Opt[in]
YEAR: 2016
FIRM: Restart [your city]
TYPE: Competition
LOCATION: San Francisco, CA, USA
CLIENT: Eleven Magazine
COLLABORATORS: Lavamae, Karla Diaz
AWARDS: Honorable Mention
_Description
Opt[in] is a response to the socio-economic reality of the Tenderloin or “TL” neighborhood in San Francisco by using social capital as the driving force. Our emergent, community-based model aimed to activate residents of the TL through the revitalization and retrofitting of existing infrastructure in an effort to preserve San Francisco’s historic urban fabric. Similar to a college campus, we proposed a one card system that connects residents to all basic services and amenities [food, shelter, healthcare + sanitation] within their chosen neighborhood block. Our goal was to create a diverse social ecosystem where all residents can thrive.

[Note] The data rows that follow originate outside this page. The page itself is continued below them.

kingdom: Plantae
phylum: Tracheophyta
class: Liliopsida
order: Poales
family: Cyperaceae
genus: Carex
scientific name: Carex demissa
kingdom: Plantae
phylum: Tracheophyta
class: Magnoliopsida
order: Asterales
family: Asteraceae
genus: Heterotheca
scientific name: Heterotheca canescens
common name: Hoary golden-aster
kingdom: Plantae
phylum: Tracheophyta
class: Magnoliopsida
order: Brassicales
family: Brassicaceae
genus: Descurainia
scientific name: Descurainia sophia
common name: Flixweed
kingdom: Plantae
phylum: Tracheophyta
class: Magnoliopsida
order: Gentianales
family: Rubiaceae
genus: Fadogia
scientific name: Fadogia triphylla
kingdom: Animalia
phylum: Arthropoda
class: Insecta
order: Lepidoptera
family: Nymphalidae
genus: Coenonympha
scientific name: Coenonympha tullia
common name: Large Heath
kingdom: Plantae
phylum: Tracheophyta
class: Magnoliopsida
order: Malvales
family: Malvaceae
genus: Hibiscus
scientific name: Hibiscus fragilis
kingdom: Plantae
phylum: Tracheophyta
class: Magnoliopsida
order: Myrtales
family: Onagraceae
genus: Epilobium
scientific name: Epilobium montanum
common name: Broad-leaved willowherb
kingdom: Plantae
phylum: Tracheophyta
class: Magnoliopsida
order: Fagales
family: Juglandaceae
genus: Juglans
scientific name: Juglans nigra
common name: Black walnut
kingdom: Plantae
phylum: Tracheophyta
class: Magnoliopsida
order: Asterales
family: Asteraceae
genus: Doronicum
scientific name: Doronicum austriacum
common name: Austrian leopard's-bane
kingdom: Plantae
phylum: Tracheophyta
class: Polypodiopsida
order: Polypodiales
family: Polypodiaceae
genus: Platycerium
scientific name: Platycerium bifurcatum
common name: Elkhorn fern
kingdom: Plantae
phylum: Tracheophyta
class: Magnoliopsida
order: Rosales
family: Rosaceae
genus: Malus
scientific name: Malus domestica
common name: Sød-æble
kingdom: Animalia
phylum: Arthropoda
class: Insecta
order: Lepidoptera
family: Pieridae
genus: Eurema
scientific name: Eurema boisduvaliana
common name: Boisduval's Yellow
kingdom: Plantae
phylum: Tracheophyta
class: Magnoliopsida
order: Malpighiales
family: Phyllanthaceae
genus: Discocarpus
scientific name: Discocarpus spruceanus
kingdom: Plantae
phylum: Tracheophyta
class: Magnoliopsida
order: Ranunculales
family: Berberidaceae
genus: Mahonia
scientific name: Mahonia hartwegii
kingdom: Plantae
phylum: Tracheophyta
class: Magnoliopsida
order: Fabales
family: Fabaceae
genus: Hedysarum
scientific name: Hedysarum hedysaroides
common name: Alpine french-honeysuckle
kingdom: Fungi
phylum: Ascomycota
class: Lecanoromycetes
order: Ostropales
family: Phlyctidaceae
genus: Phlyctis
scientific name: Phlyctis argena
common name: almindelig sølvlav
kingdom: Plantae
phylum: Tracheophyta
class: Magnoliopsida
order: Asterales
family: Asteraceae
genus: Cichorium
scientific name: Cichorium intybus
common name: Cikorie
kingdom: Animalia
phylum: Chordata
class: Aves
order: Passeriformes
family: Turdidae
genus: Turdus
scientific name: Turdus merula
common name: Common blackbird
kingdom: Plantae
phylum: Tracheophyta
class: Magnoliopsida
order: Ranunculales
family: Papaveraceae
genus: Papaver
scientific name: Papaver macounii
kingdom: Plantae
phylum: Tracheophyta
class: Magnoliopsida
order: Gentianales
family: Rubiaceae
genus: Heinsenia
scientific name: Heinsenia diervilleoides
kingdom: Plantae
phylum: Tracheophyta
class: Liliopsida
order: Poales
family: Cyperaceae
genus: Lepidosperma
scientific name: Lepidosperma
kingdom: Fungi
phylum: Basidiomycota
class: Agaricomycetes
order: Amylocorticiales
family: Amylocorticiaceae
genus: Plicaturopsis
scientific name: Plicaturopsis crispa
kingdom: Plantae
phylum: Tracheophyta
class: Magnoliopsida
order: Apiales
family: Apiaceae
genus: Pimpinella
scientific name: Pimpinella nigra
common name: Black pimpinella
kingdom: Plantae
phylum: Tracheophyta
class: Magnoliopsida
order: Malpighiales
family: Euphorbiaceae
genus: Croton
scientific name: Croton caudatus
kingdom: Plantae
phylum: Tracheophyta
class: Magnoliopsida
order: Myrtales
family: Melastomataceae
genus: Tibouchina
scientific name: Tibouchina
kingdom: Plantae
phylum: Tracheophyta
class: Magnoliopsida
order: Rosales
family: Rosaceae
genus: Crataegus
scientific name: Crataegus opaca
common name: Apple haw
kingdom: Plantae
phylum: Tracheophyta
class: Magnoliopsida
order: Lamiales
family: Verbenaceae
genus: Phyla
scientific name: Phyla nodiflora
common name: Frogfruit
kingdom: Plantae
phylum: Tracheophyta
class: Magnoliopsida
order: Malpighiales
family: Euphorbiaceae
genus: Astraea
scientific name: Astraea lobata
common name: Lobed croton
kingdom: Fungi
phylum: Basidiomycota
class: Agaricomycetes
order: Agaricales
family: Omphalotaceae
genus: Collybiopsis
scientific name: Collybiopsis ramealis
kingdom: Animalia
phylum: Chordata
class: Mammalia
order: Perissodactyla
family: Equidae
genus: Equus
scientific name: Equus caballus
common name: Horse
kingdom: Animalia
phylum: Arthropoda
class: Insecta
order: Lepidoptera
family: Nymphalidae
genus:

Opt[in] offers the unique opportunity for people to congregate, learn, share, + create together in the public realm. We aim to facilitate a democratic process of reshaping and activating public spaces with vibrant community-based participatory design. Central to this approach is knowledge in the making and public space stewardship, which emphasizes shared experience, collective creation, and ownership. As a resident of Opt[in], one becomes the curator of the public realm while facilitating the organic, long-term growth of the Tenderloin.
_The Competition Brief
Eleven Magazine's San Francisco 2016 Design Competition asked students and professionals to develop a strategy for the regeneration of San Francisco’s Tenderloin district. The neighborhood, which sits in the heart of one of the world’s most famous cities, is today regarded as one of the most distressed neighborhoods in the USA. This competition called for action and invited the international creative community to step-up to the challenge and reimagine ways of turning the Tenderloin into a model district of the future.
_Jury's Comments
‘Opt[IN]’ responds to the current socio-economic problematics present in the Tenderloin by developing a coherent regenerative strategy that is aimed at creating a diverse social ecosystem where all residents can thrive. “Opt[in] perpetuates a community-driven platform for sustainable urban growth”, explain the design team. The outcome is a masterplan designed to enrich the Tenderloin by gradually retrofitting and redeveloping existing infrastructure, while at the same time focusing on investing in social capital and an improved quality of the built environment. The end result is a masterplan which has a very strong civic concern, and which is designed specifically to counteract the effects of Gentrification, such as the displacement of local population and a search for a new manufactured identity.
The jury enjoyed this proposal and chose it as one of their Honorable Mentions due to its ambition and methodical care the design team took in developing a coherent masterplan which the jury can imagine successful in real-life policy making towards a new regenerative model for the Tenderloin.